# 4 year-old OTTB mare



## tinyliny (Oct 31, 2009)

wow! I really like her. Her front canons are a tad long, and pasterns, too, but her bone is not delicate. Her long neck, and intelligent face speak for good balance. I'd snap her up!


----------



## stormfront (Oct 19, 2021)

tinyliny said:


> wow! I really like her. Her front canons are a tad long, and pasterns, too, but her bone is not delicate. Her long neck, and intelligent face speak for good balance. I'd snap her up!


I really like the look, and sound, of her! She’s also comfortably within budget. Trying to arrange a meeting soon despite the monster storm this area is supposed to get. 

As a plus, I love her solid bay coat. I agree that she does have decent bone, and a gracious hip with good angles in the back end.


----------



## stormfront (Oct 19, 2021)

Hind end shot:


----------



## wvfarrier (Sep 13, 2021)

Thats a fine looking horse. I will say that the flank strap is hanging too low. It would be easy to get a hoof caught in that.....ask me how I know 😬


----------



## gottatrot (Jan 9, 2011)

She looks like a real athlete to me. If she doesn't have any hidden issues on the PPE, I would not limit yourself on what you might consider doing with her. She has balance that is difficult to find in OTTBs, and I love her reaching trot.


----------



## stormfront (Oct 19, 2021)

FINALLY getting out to see her this weekend! Got a few more pics today. Keeping my fingers crossed for this sweet beauty.


----------



## tinyliny (Oct 31, 2009)

She's a wow! big knees, long neck, even her pasterns are not weak looking. And the red coloring!!!


----------



## stormfront (Oct 19, 2021)

I also received some video of her moving out nice and quiet, but it’s not on youtube so I’m unsure how to share it. The owner even hopped on after her trainer…pregnant with a knee in a cast…and this mare was away from home, first time being ridden in two weeks.

I dunno guys, this might be a unicorn. She does have a bit of a big ol head, but I adore her expression and stately straight profile.


----------



## Kalraii (Jul 28, 2015)

I'm not educated enough to give any sort of critique but have done plenty of browsing and my goodness she POPS.


----------



## horselovinguy (Oct 1, 2013)

_What are you waiting for?_

Someone is going to see her and scoop her up before you even appear...

She has a nice profile... flat and straight.
Wide set eyes, nice shape to them, nice ear and placement, kind eyes and thinking not reactive is her glance and look no matter the tack she is ridden in.
Her face is long enough but not to long, her jowl is nice shaped and nicely sculpted, her throatlatch is promising to be able to do great collection and still she will breathe, her muzzle tapers nicely to add elegance to her.
I like her and all she offers....
A nice horse and a brain in their too....
I have a soft spot for bays like this... plain bay so she shines everywhere...
I would be on the way sooner to see and try....
Unless totally turned off in person to her....
_You're right, she might be that unicorn...get a PPE and be picky cause she is such a unicorn!_
🐴...


----------



## stormfront (Oct 19, 2021)

horselovinguy said:


> _What are you waiting for?_
> 
> Someone is going to see her and scoop her up before you even appear...
> 
> ...


Right, not a speck of white anywhere on that dark molten chocolate coat. She’s a classy one.

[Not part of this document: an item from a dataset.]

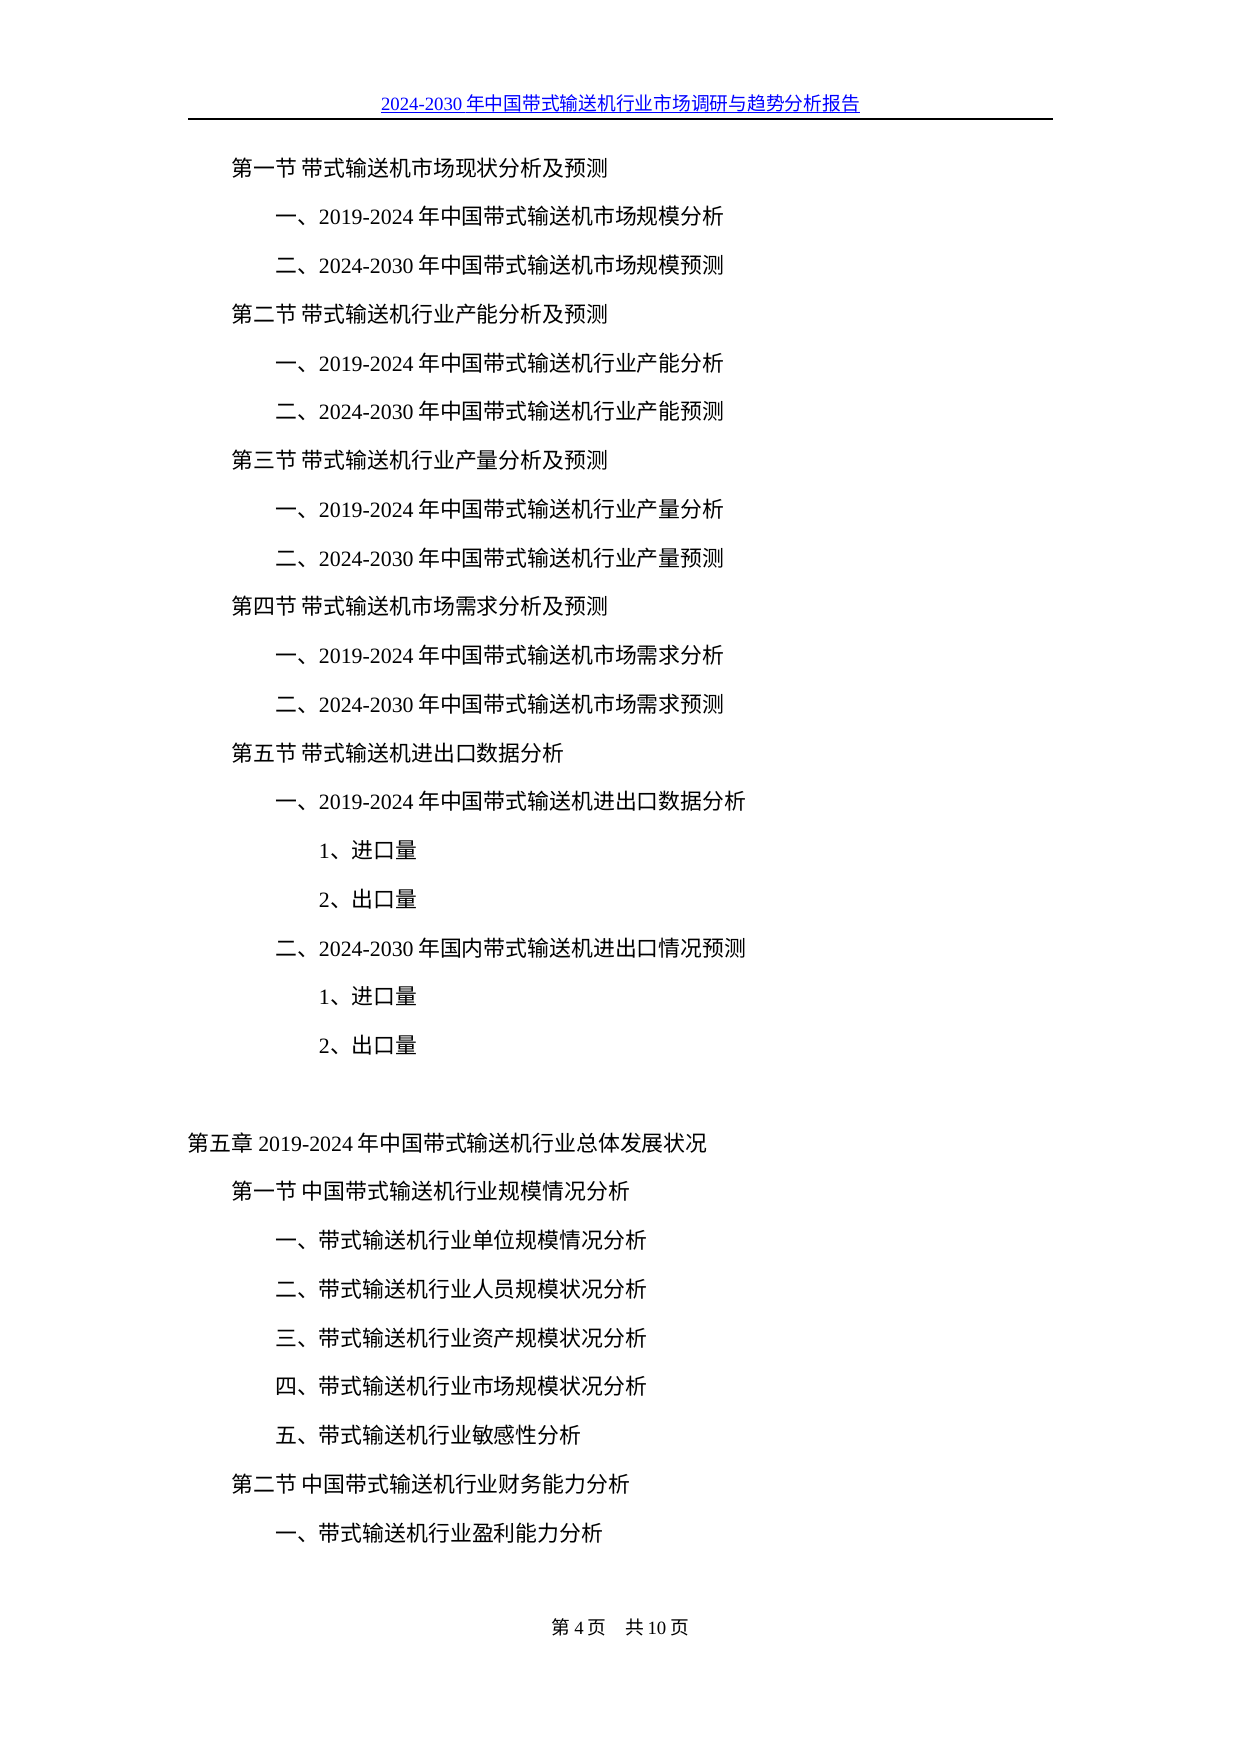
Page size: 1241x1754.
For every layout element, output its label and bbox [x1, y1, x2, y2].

text [187, 150, 1053, 1548]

We’ve been trying to meet for two weeks. First, there was a giant storm that shut down any pretense of travel. Then, this week everyone’s schedules were odd enough that Sunday became the only day I could take my trainer with me. She did offer to haul her over the pass to a local arena, but that didn’t work out last minute.
It’s about a three hour drive either way so not too far but far enough.

As tempted as I am to friggin buy her, I’m doing my best to do this the slow/“right” way. Going to see her, mess with her, take her around for a lap or two and then arrange for that PPE 😁 I’ve been chatting with the seller constantly and she assures me that we are first in line. 

Totally trying to hold off on buying a winter blanket until it’s a done deal. She’s gonna need one this year, and all of ours are arab-sized 😁


----------



## stormfront (Oct 19, 2021)

Exciting update!

I am proper chuffed.

Ended up seeing her a day early. She was hauled to a friend of the seller’s arena, we got there right after them and watched her unload, took her blanket off, free lunged her a bit, ran hands over her, watched her be tacked up and all of that jazz. I could write a novel expressing how impressed I was with this horse. Let’s say that once I got on her for a walk/trot around it felt like home. My canter seat needs to be a bit more quiet before I personally do that with a green horse but the canter she gave the trainer was willing and unrushed. Mellow girl but has a nice forward walk and barely had to “think” trot for her to move out. She will stop/slow down on seat alone, moves off the leg and is already beginning to learn contact and bend. Nary a tail swish nor pinned ear. All gaits had a fantastic cadence and she moved fluidly.
Did I mention that my ride was only her 7th off track ride? She never put a toe out of line. In a new place.

Yeah, she was a tad fidgety when first being readied…but after a small reminder she stood still and seemed to be contemplating a nap.

There was a tarp tied to the fence…while she was loose to cool down after our ride, I went over and rattled it. She actually walked over to me to check it out and didnt give a hoot about it when I started flapping it around. She was trying to eat it later.

PPE passed. Needless to say, Morticia will be coming home tomorrow. I didn’t take many pics as I was busy admiring this gal in disbelief.


----------



## egrogan (Jun 1, 2011)

Congrats!


----------



## gottatrot (Jan 9, 2011)

Great news!


----------



## horselovinguy (Oct 1, 2013)

So happy for you...

Enjoy your new friend as you become a great team together.
🐴...


----------



## Danneq (Sep 18, 2020)

Morticia is beautiful and sounds amazing! Congrats!


----------